【Interview】Part 3: Unveiling the Journey of Dr. Jiro Aikawa: Sharing insights with SAA projects
Dr. Aikawa and SAA Tanzania Initiative
SAA: You have had experience working on the SAA initiative in Tanzania. Could you tell us about the project you were involved in at that time?
Aikawa: I joined Sasakawa Africa Association in February 2001. Back then, SAA was operating in nine African countries. Its intervention was already underway in Tanzania, but a new project was initiated in partnership with the World Bank called the "Participatory Agricultural Development and Empowerment Project (PADEP)," where SG2000* took on the role of technical advisor. I was assigned to Tanzania as both the office director and an agricultural technology extension specialist.
For just over three years, I was actively involved in facilitating Tanzanian smallholders with access to improved seeds, fertilizer loans, and technical insights to boost maize yields and adopt crop rotation techniques, especially for legumes. Much of my understanding of legume crop rotation was influenced by the SAA Benin office director. I worked on various issues such as developing lending schemes, row planting, Training of Trainers (ToT), improved seeds and fertilizers, and the role of extension workers.
*SG2000 (Sasakawa Global 2000) - An agricultural extension program by Sasakawa Africa Association in cooperation with the Carter Center's "Global 2000" program,aimed at combating food scarcity in sub-Saharan Africa.
SAA: During your time in Tanzania, the SAA Tokyo office had a limited project role with a handful of staff, granting significant autonomy to the local offices in Africa. Contrastingly, the current Tokyo office has grown to 14 staff members, and its role has changed significantly. How do you perceive this change?
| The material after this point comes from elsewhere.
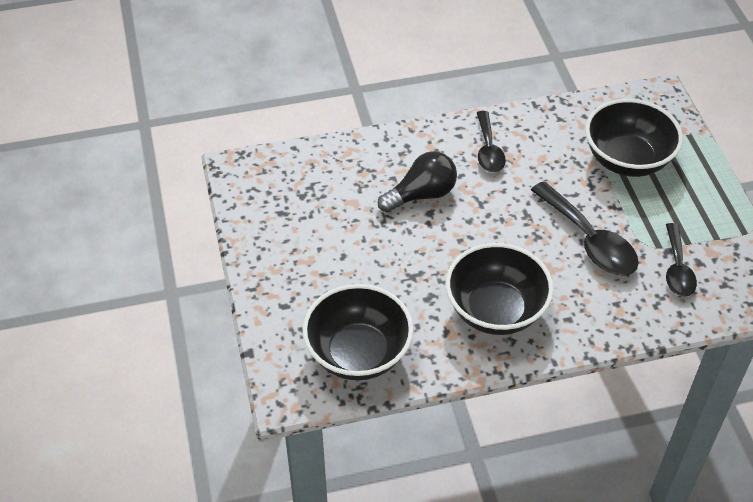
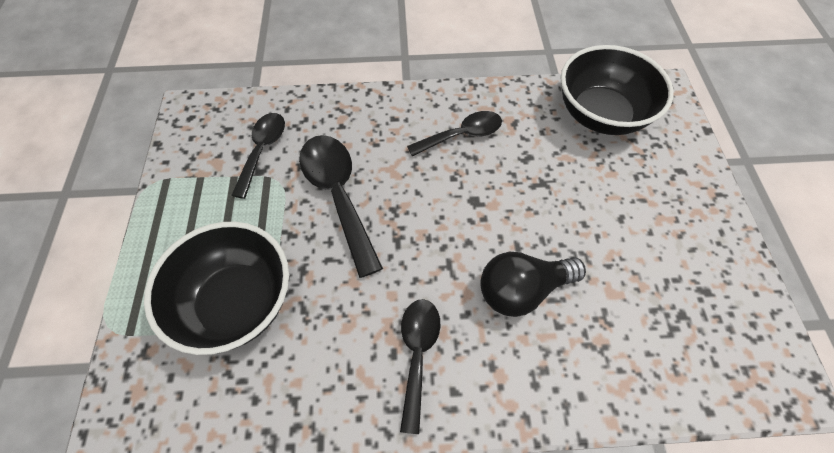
camera: 170 degrees left, 10 degrees up
(495, 310) = (462, 135): black bowl -> black spoon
Aikawa: I believe the Tokyo headquarters should prioritize grasping local nuances and lending robust backstage support. Each country office operating in Africa brings a distinct set of strengths to the table. The Tokyo team should thoroughly comprehend each country office's strengths and areas of growth, acknowledge and assess their outcomes, and provide continuous feedback for improvement. Also, it is crucial for the Tokyo headquarters to take a backstage role to support country offices and for the local staff to approach their work with a sense of ownership. With SHEP, while initial stages are JICA-led, as activities stabilize, responsibilities should transition, ensuring local stakeholders and farmers sense their achievement. This is our core mission.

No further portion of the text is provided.